Saturday, 7 February 2015

Managing our environment: 10 key concepts


Here are ten key environmental management concepts and what they mean from my perspective. I've chosen: Environment; Sustainability; Sustainable Development; Management; Environmental Management; Stakeholder; Complexity; Decision; System; Perspective.

  • Those affecting and those affected by a change.  = Stakeholders
  • The quality of a system that has many components, all interconnected with each other = Complexity
  • Development that meets the needs of the present without reducing the ability of future generations to meet theirs. = Sustainable development***
  • A way of experiencing the world; a point of view, one of many, all to be considered = Perspective
  • Set of things existing in relation to each other, defined by someone…natural and non-natural, observer dependent; not just our surroundings or the biophysical world but also humans and their social, economic and other systems. We are a part of it, are dependent on it...there are multidimensional interrelationships and feedbacks...human-centred definitions are flawed. We are always linked in and are not in control. = Environment
  • Control, organise and arrange for use of aspects an environment…with natural components, technologies, people…by an individual, organisation or community. = Management
  • The capacity to live without undermining the systems that support life = Sustainability***
  • The managing of human-environment relationships, involving controlling, organising and creating new circumstances for new policies and practices to occur. = Environmental Management
  • A whole, made up of interconnected parts organised to perform a function(s)…(perspective dependent). = System
  • Conscious choice to take or not to take; a particular action or set of actions. = Decision

***Variety in the definitions of sustainability: examples

Acting in recognition of the fact that social and economic systems have to work within and are dependent upon our environment (systems).

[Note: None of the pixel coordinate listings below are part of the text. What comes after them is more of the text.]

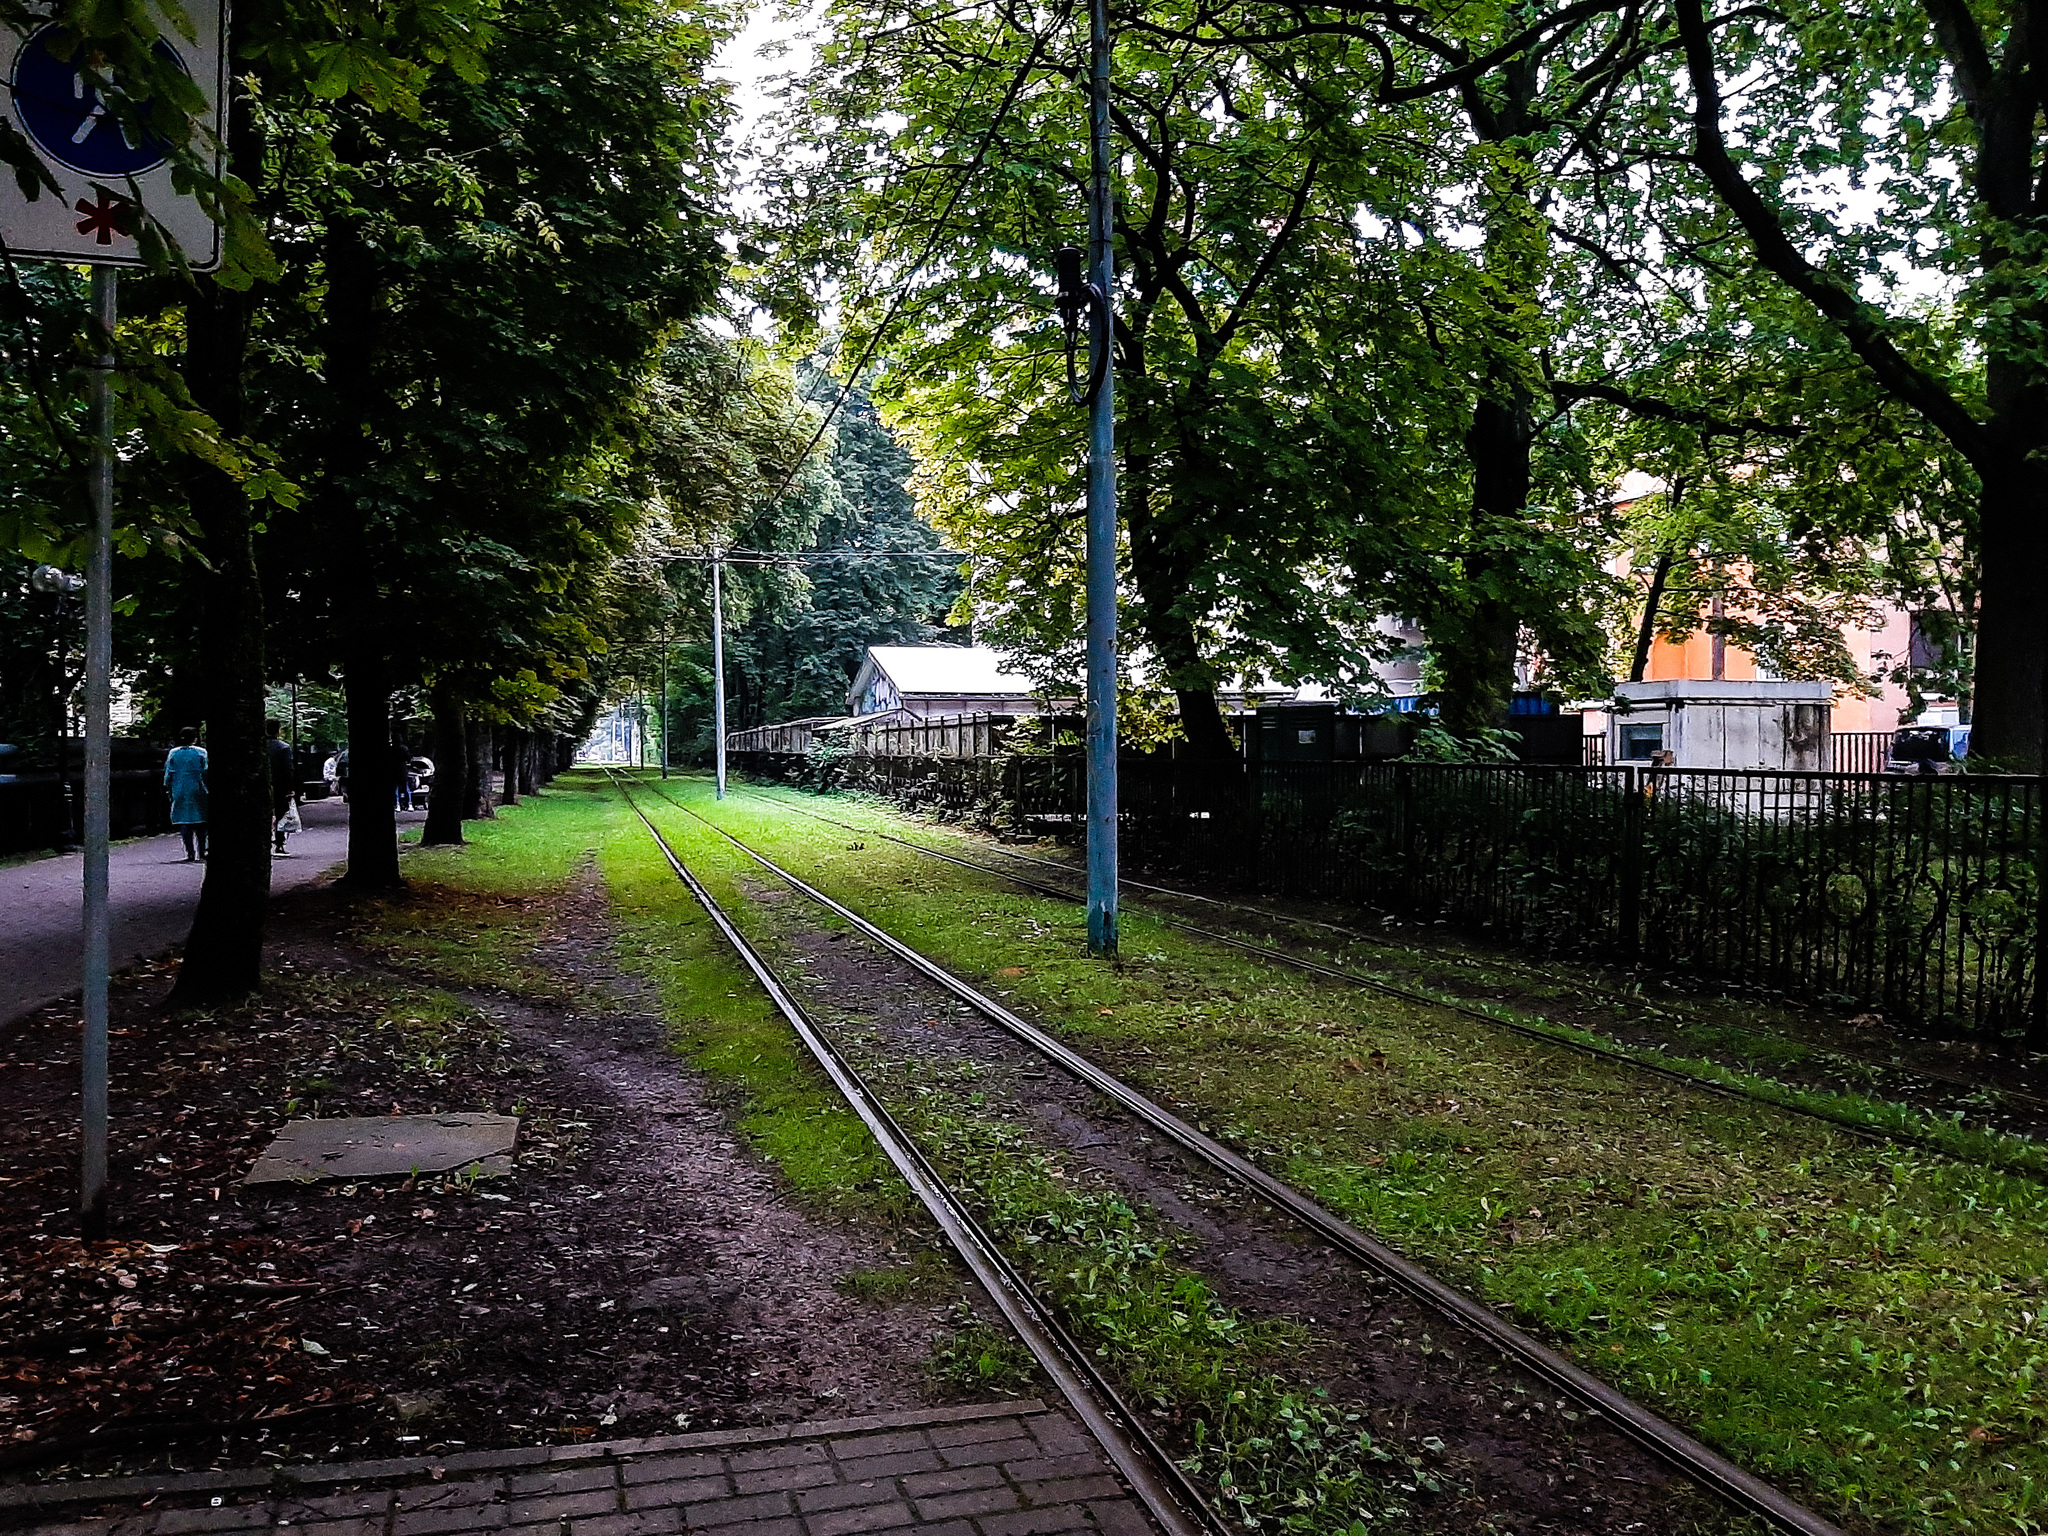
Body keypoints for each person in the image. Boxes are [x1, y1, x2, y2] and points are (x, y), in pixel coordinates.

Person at [163, 727, 209, 862]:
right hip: (199, 788)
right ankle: (202, 850)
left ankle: (190, 853)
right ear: (195, 738)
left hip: (179, 789)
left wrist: (168, 786)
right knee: (201, 820)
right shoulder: (201, 752)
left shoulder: (173, 753)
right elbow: (206, 770)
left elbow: (168, 772)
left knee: (184, 821)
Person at [267, 719, 297, 853]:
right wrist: (290, 788)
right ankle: (279, 842)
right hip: (280, 785)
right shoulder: (284, 747)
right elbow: (288, 769)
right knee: (280, 814)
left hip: (264, 784)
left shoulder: (260, 747)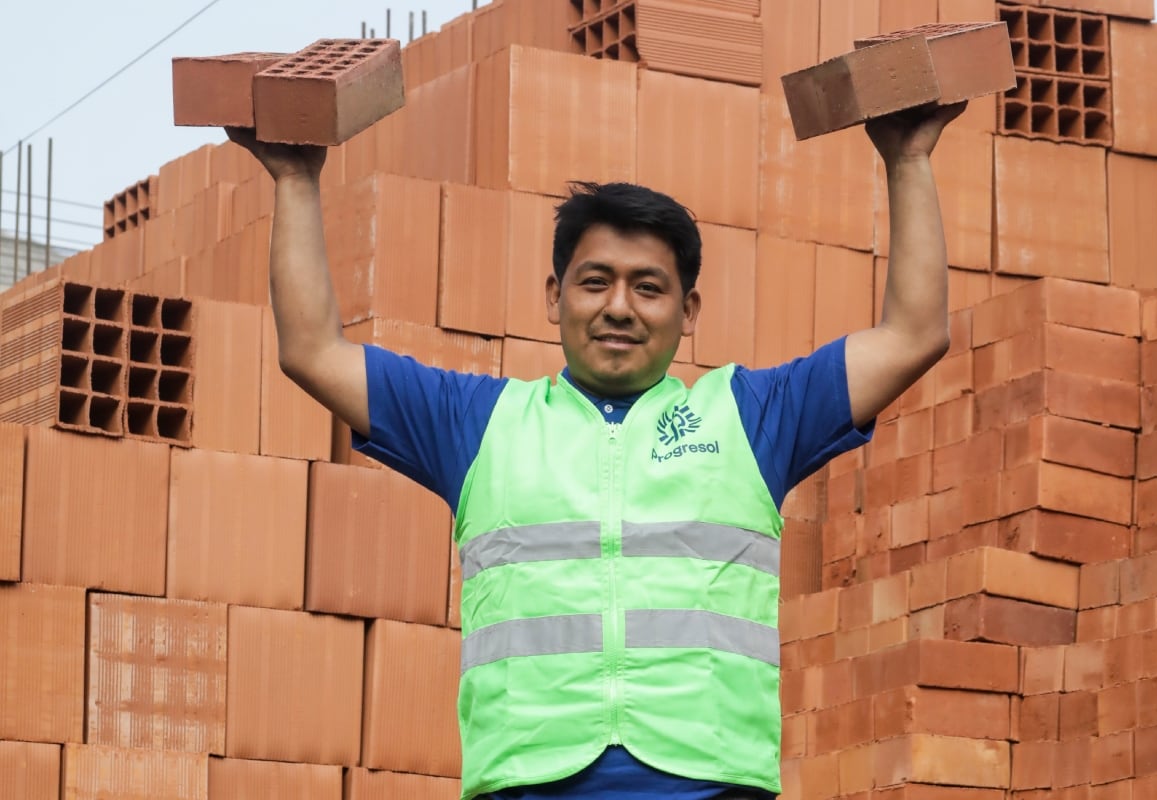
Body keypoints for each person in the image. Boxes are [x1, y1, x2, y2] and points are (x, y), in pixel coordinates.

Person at [226, 96, 965, 800]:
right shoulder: (481, 424)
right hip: (528, 780)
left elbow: (913, 335)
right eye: (595, 282)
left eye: (648, 287)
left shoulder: (752, 416)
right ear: (554, 297)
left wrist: (908, 158)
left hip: (707, 783)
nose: (618, 306)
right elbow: (313, 352)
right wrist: (295, 177)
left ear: (688, 311)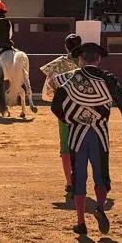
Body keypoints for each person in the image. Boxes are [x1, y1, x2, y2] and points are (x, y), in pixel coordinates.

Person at [50, 43, 122, 235]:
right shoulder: (108, 80)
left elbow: (55, 106)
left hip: (77, 133)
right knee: (101, 172)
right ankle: (100, 208)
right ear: (99, 59)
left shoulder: (69, 79)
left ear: (80, 60)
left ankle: (81, 222)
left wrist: (69, 119)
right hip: (100, 133)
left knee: (78, 175)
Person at [38, 34, 83, 200]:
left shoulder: (58, 64)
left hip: (64, 110)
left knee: (65, 147)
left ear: (66, 47)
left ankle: (70, 182)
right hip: (84, 110)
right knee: (82, 144)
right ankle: (80, 179)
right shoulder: (87, 62)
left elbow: (48, 90)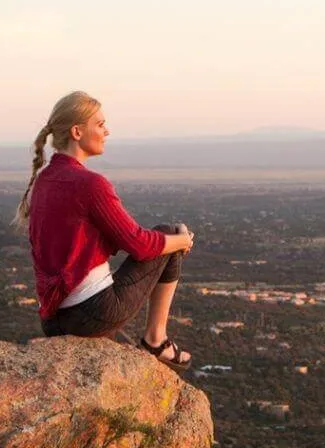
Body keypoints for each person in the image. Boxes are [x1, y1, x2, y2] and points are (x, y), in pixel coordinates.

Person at [21, 91, 197, 367]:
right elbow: (139, 244)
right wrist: (182, 240)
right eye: (100, 125)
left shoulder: (43, 180)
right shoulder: (89, 184)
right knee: (170, 233)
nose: (107, 131)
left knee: (168, 235)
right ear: (78, 131)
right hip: (91, 314)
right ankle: (155, 340)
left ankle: (156, 341)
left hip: (52, 320)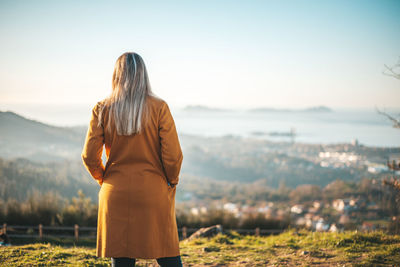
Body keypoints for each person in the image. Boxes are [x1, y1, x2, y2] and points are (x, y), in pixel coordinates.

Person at [81, 52, 183, 267]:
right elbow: (173, 155)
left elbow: (89, 157)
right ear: (143, 74)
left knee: (121, 259)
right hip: (153, 191)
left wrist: (105, 179)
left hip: (114, 192)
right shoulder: (159, 107)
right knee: (168, 256)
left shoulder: (102, 108)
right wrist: (171, 181)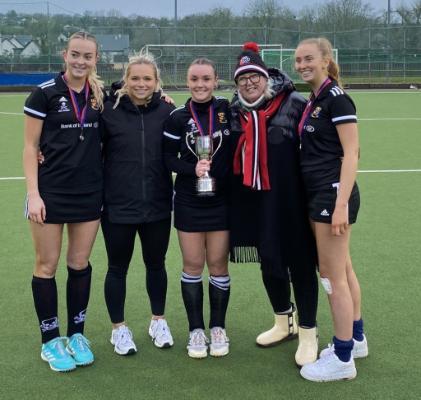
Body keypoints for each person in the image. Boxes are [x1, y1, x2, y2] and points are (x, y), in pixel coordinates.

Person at [229, 42, 319, 367]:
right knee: (269, 261)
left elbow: (317, 149)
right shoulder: (233, 110)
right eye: (242, 78)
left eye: (254, 76)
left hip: (293, 203)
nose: (249, 83)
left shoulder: (294, 104)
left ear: (266, 76)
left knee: (301, 264)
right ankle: (284, 321)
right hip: (255, 203)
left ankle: (309, 330)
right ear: (236, 83)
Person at [23, 31, 104, 372]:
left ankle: (77, 334)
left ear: (95, 60)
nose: (80, 61)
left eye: (87, 56)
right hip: (50, 194)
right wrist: (33, 194)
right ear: (64, 54)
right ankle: (51, 340)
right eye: (75, 54)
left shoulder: (100, 95)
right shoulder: (43, 94)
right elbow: (30, 147)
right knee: (47, 265)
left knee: (79, 264)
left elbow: (140, 93)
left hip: (89, 192)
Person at [294, 37, 367, 382]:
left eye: (308, 58)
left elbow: (352, 153)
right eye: (298, 60)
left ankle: (341, 357)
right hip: (322, 194)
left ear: (325, 60)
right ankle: (356, 338)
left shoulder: (337, 98)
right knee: (344, 268)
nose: (302, 64)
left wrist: (339, 205)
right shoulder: (316, 98)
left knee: (332, 276)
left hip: (331, 196)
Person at [100, 54, 175, 355]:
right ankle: (118, 328)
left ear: (157, 82)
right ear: (125, 81)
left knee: (156, 265)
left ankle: (158, 320)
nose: (141, 84)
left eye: (147, 79)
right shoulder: (107, 110)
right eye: (135, 78)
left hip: (157, 205)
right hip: (118, 205)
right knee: (117, 268)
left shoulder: (169, 110)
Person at [163, 58, 231, 358]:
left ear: (216, 80)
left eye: (206, 79)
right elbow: (168, 159)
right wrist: (193, 169)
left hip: (223, 199)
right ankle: (195, 330)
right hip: (189, 199)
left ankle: (218, 328)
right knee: (192, 264)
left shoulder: (229, 110)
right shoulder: (177, 116)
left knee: (218, 264)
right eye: (194, 79)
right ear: (186, 81)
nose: (200, 84)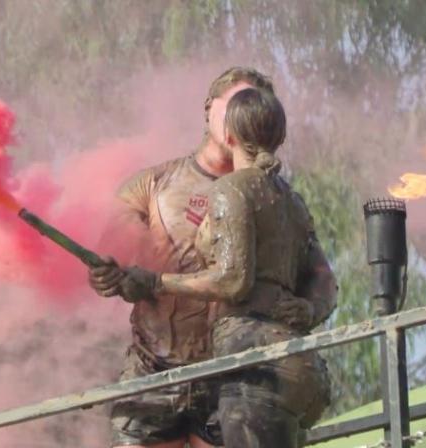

Transition from a consumer to a conserver society (transformative).

Reconciliation of production and reproduction (feminist, via journalist/writer Bea Campbell).

Achieving a set of economic (and social) goals not centred primarily on economic growth, with growth meeting conditions and being selective (economic).

Coherently and consistently combining: efficiency; renewability; living within environmental limits; strong local communities; fairness, local and global; health, wellbeing and quality of life; fairness, now and on into the future (my own, more operational definition).

The capacity to live without undermining the systems that support life (ecological).

Development that meets the needs of the present without reducing the ability of future generations to meet theirs (Brundtland, UN Committee, sustainable development).